_Exercise objective_. Rewrite the records below, replacing each occurrence of "chart" with "graph" and keeping everything else the same. Leave the pictures out of your answer.

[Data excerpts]

-------

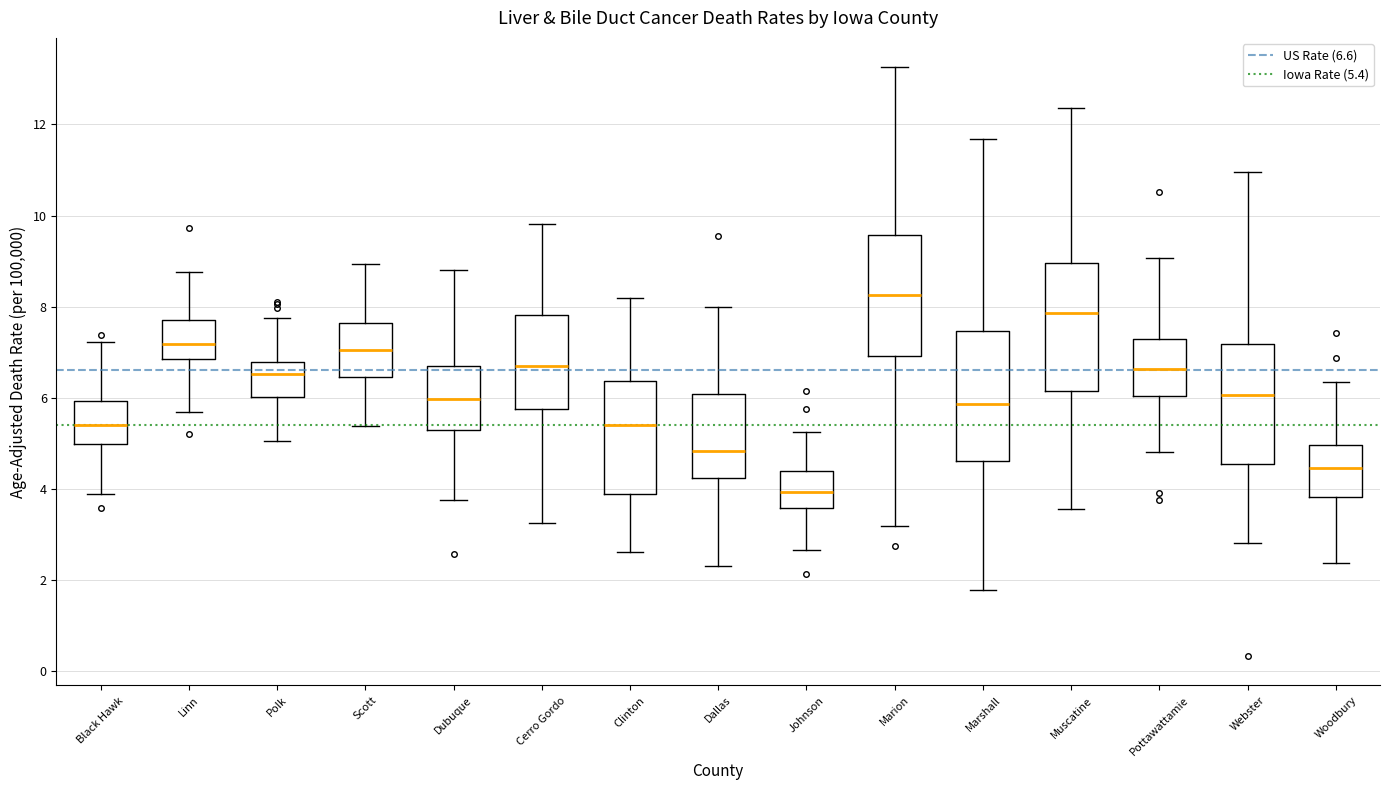

Where does the lower whisker of the box for Marion end on the y-axis? The values are not printed on the chart, so give them approximately, as read against the axis.

3.2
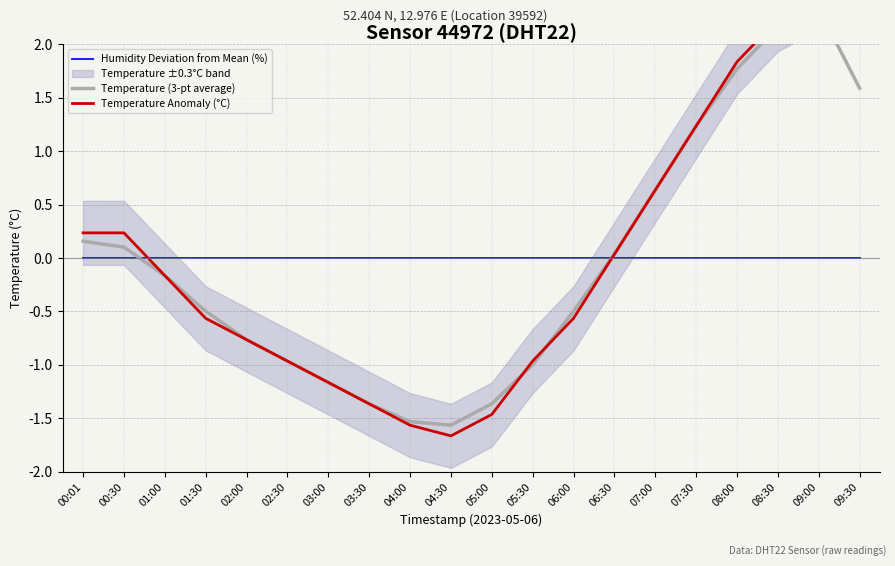

The value of Temperature (3-pt average) at 09:00 is 4.1. True or false?

False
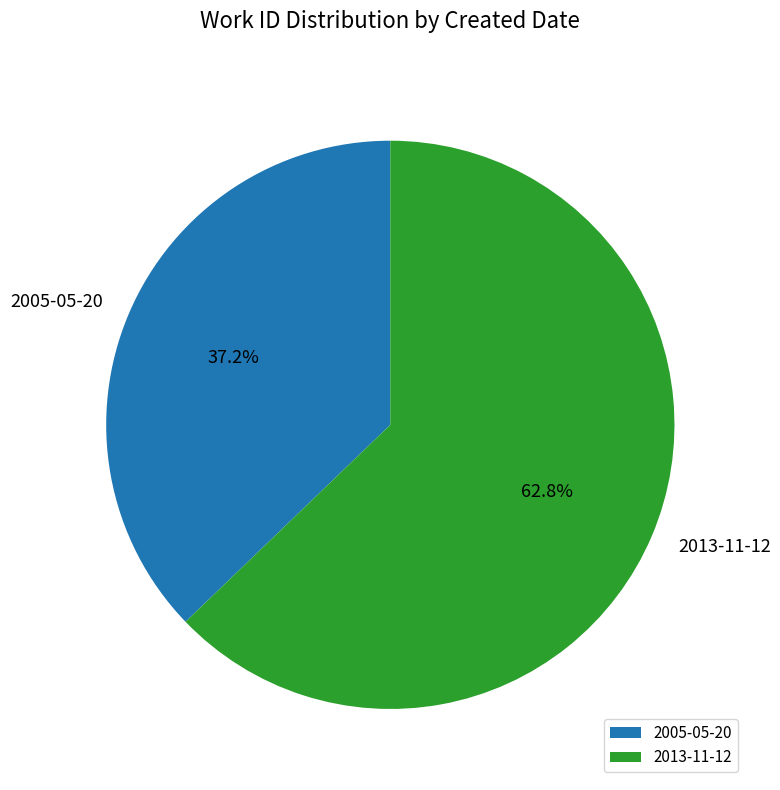

True or false: 2005-05-20 accounts for 37% of the total.

True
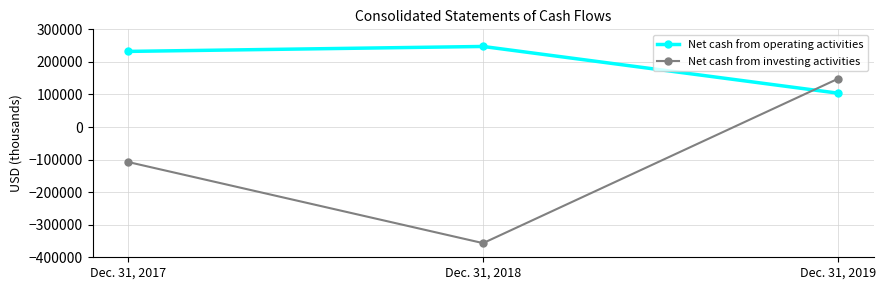

Rank the series by their average value, from lowest to highest.

Net cash from investing activities, Net cash from operating activities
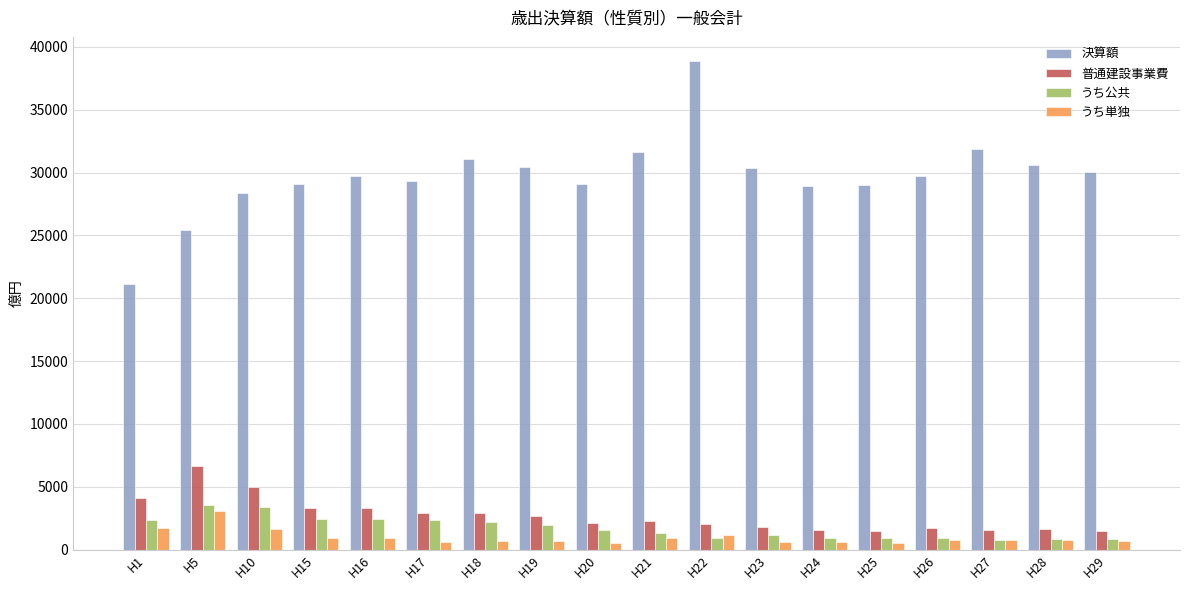

The value of うち公共 at H19 is 1929.0. True or false?

True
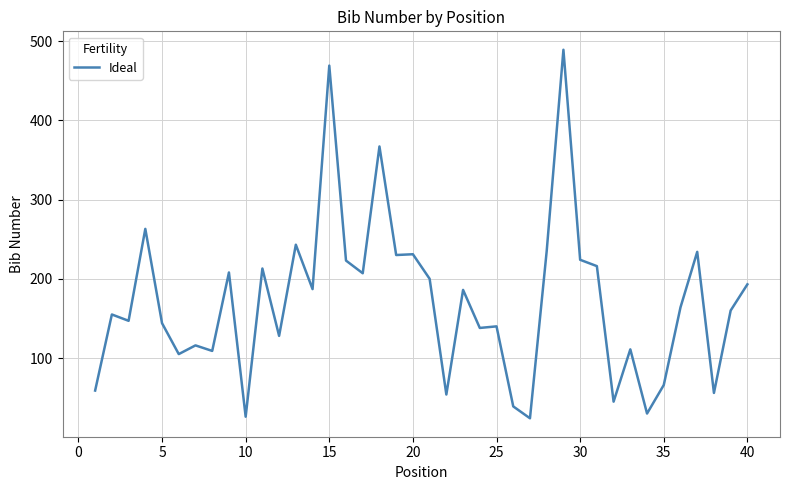

What is the minimum value shown in the chart?

24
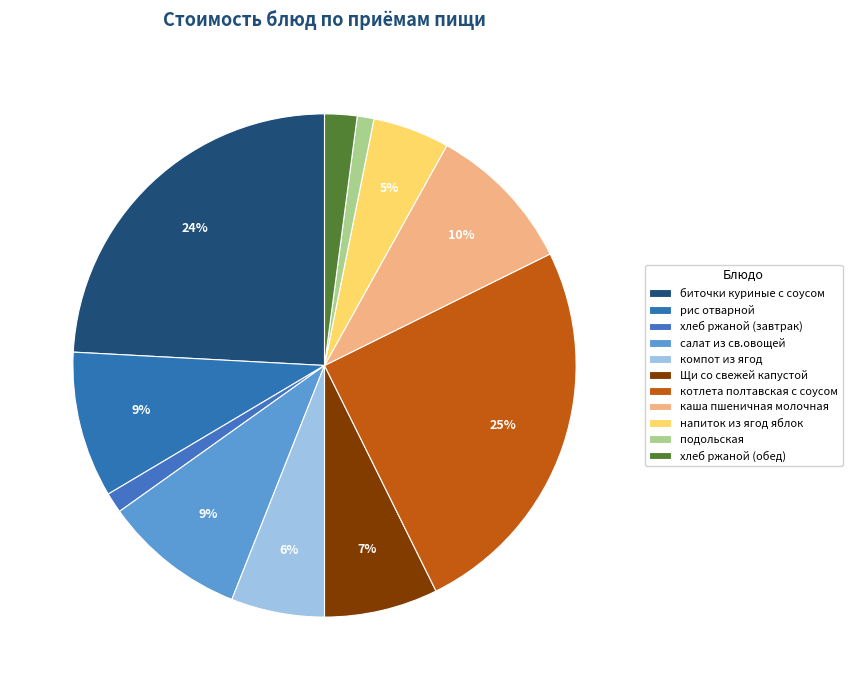

What portion of the pie excludes рис отварной?

90.6%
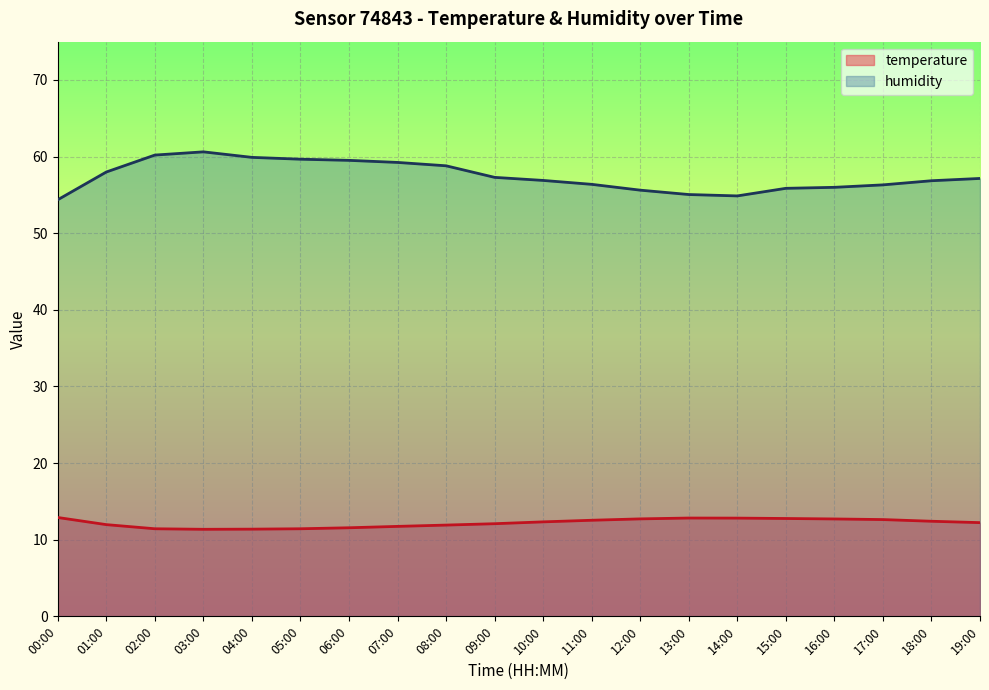

What is the spread (max minus min) of values at 01:00?

46.0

-------

_Written solution_.
Where does the lower whisker of the box for Marion end on the y-axis? The values are not printed on the graph, so give them approximately, as read against the axis.

3.2

The value of Temperature (3-pt average) at 09:00 is 4.1. True or false?

False

True or false: 2005-05-20 accounts for 37% of the total.

True

Rank the series by their average value, from lowest to highest.

Net cash from investing activities, Net cash from operating activities

The value of うち公共 at H19 is 1929.0. True or false?

True

What is the minimum value shown in the graph?

24

What portion of the pie excludes рис отварной?

90.6%

What is the spread (max minus min) of values at 01:00?

46.0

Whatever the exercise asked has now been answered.